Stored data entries
*** Block opens ***
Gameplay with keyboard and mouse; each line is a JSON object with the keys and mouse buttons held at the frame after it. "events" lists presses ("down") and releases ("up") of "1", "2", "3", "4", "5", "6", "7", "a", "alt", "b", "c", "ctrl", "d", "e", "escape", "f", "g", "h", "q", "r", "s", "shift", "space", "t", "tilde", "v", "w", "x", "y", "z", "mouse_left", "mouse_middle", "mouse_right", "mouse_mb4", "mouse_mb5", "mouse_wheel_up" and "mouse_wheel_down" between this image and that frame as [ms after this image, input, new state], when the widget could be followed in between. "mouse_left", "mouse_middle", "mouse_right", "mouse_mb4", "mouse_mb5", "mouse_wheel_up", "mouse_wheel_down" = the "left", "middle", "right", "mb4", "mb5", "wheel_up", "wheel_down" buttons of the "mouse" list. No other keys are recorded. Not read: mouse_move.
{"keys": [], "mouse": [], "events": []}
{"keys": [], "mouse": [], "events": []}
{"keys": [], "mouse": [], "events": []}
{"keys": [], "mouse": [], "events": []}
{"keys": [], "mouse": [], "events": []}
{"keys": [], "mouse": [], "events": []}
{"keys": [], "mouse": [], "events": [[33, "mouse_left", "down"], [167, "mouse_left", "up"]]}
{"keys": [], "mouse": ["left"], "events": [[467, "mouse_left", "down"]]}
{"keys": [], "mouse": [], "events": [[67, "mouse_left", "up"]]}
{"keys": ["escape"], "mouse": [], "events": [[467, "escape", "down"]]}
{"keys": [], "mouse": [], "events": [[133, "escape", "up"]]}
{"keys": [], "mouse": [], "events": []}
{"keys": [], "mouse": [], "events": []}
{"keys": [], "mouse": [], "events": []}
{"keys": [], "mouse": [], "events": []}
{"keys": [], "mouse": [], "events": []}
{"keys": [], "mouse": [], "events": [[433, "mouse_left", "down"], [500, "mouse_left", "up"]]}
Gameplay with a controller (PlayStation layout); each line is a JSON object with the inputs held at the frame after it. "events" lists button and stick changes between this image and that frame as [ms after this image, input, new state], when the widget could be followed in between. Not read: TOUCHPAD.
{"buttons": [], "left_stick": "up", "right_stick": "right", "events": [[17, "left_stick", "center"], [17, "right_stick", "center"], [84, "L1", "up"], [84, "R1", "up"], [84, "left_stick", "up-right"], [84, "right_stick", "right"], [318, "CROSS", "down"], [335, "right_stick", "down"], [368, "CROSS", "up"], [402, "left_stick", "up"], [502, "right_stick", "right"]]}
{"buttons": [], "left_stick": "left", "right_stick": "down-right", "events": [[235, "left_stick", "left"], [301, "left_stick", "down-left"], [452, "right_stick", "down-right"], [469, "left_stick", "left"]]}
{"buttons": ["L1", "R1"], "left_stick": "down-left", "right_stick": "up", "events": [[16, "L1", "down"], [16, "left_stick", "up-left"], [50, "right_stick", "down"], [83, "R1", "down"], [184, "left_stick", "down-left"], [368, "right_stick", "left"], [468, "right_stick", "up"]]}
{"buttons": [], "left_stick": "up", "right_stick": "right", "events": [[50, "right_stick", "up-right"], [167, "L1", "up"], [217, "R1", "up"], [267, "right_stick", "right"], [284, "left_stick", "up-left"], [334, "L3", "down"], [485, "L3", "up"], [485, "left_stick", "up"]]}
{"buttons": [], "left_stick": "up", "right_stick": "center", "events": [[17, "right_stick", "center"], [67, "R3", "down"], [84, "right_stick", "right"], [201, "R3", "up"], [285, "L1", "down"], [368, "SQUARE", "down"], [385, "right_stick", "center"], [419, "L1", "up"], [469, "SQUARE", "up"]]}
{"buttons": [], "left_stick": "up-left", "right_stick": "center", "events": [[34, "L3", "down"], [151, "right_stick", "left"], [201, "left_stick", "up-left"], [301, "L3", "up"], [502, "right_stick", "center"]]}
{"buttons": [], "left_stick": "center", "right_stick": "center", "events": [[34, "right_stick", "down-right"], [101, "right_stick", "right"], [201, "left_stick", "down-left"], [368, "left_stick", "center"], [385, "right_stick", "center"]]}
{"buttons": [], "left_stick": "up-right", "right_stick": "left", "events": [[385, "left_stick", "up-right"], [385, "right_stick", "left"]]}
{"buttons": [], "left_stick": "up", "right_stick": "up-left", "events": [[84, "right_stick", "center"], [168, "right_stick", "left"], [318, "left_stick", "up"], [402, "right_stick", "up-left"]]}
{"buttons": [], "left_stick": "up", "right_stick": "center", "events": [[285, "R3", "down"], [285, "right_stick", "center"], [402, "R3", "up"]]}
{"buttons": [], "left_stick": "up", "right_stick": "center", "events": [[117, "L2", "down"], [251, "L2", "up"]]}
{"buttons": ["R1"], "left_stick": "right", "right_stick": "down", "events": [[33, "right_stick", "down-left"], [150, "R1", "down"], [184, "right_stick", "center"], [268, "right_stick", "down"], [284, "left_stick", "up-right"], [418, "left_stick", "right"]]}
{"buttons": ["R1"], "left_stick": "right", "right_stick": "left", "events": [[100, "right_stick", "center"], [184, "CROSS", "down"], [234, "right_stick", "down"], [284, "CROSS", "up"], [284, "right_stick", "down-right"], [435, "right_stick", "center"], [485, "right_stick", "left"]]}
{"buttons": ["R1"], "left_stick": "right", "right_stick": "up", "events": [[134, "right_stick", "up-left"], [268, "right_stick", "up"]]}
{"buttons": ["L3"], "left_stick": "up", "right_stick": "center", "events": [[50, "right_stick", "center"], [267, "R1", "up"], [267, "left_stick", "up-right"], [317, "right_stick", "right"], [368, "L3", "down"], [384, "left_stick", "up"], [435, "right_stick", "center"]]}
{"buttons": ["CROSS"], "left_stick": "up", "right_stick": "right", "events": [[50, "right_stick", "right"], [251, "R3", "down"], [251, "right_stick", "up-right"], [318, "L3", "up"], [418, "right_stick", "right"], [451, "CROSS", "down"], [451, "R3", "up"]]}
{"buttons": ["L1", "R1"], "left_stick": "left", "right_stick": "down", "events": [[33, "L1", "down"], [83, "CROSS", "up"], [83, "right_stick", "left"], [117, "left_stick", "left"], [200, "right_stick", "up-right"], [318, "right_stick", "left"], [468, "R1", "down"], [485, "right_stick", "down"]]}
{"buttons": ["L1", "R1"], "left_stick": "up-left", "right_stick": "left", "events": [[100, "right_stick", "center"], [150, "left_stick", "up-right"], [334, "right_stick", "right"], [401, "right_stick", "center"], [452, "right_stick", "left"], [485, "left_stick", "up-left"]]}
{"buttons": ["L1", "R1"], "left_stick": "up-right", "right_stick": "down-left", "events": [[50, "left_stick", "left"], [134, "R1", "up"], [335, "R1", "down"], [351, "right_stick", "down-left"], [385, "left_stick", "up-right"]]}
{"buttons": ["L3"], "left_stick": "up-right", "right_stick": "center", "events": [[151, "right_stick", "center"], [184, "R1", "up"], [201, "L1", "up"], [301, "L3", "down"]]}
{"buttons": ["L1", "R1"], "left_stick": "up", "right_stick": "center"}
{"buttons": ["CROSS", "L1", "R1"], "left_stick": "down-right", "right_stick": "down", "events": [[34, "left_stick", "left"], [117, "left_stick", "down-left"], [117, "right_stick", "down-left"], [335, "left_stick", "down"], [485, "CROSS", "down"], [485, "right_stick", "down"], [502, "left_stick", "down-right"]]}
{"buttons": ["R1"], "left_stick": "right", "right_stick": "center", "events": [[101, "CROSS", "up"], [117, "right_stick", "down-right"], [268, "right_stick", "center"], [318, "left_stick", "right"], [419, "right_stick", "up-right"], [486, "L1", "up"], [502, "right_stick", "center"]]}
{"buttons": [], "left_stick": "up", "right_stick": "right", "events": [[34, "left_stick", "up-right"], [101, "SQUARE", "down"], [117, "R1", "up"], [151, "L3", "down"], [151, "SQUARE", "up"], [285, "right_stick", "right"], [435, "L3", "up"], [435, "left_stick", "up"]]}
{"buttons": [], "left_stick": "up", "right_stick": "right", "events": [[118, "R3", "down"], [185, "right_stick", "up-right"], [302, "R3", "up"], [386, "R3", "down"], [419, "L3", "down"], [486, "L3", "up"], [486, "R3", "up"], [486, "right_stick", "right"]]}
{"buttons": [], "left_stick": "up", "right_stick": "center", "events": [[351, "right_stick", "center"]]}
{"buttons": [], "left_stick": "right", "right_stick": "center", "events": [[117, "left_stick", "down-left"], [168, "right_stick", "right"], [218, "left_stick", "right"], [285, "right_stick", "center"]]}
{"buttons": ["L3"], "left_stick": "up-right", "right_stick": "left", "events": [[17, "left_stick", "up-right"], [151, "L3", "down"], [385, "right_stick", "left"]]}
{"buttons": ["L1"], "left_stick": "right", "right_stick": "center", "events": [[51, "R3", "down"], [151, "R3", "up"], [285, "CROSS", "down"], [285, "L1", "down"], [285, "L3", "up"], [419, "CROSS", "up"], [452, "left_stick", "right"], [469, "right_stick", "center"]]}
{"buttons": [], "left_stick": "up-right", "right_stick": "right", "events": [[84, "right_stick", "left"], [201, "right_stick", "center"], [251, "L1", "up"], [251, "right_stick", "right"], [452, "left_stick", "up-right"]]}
*** Block closes ***
• [EXERCISE DIRECTIONS]:
Find the word "SQUARE" in the entries, then copy out every line that has it.

• [ANSWER TO THE PROBLEM]:
{"buttons": [], "left_stick": "up", "right_stick": "center", "events": [[17, "right_stick", "center"], [67, "R3", "down"], [84, "right_stick", "right"], [201, "R3", "up"], [285, "L1", "down"], [368, "SQUARE", "down"], [385, "right_stick", "center"], [419, "L1", "up"], [469, "SQUARE", "up"]]}
{"buttons": [], "left_stick": "up", "right_stick": "right", "events": [[34, "left_stick", "up-right"], [101, "SQUARE", "down"], [117, "R1", "up"], [151, "L3", "down"], [151, "SQUARE", "up"], [285, "right_stick", "right"], [435, "L3", "up"], [435, "left_stick", "up"]]}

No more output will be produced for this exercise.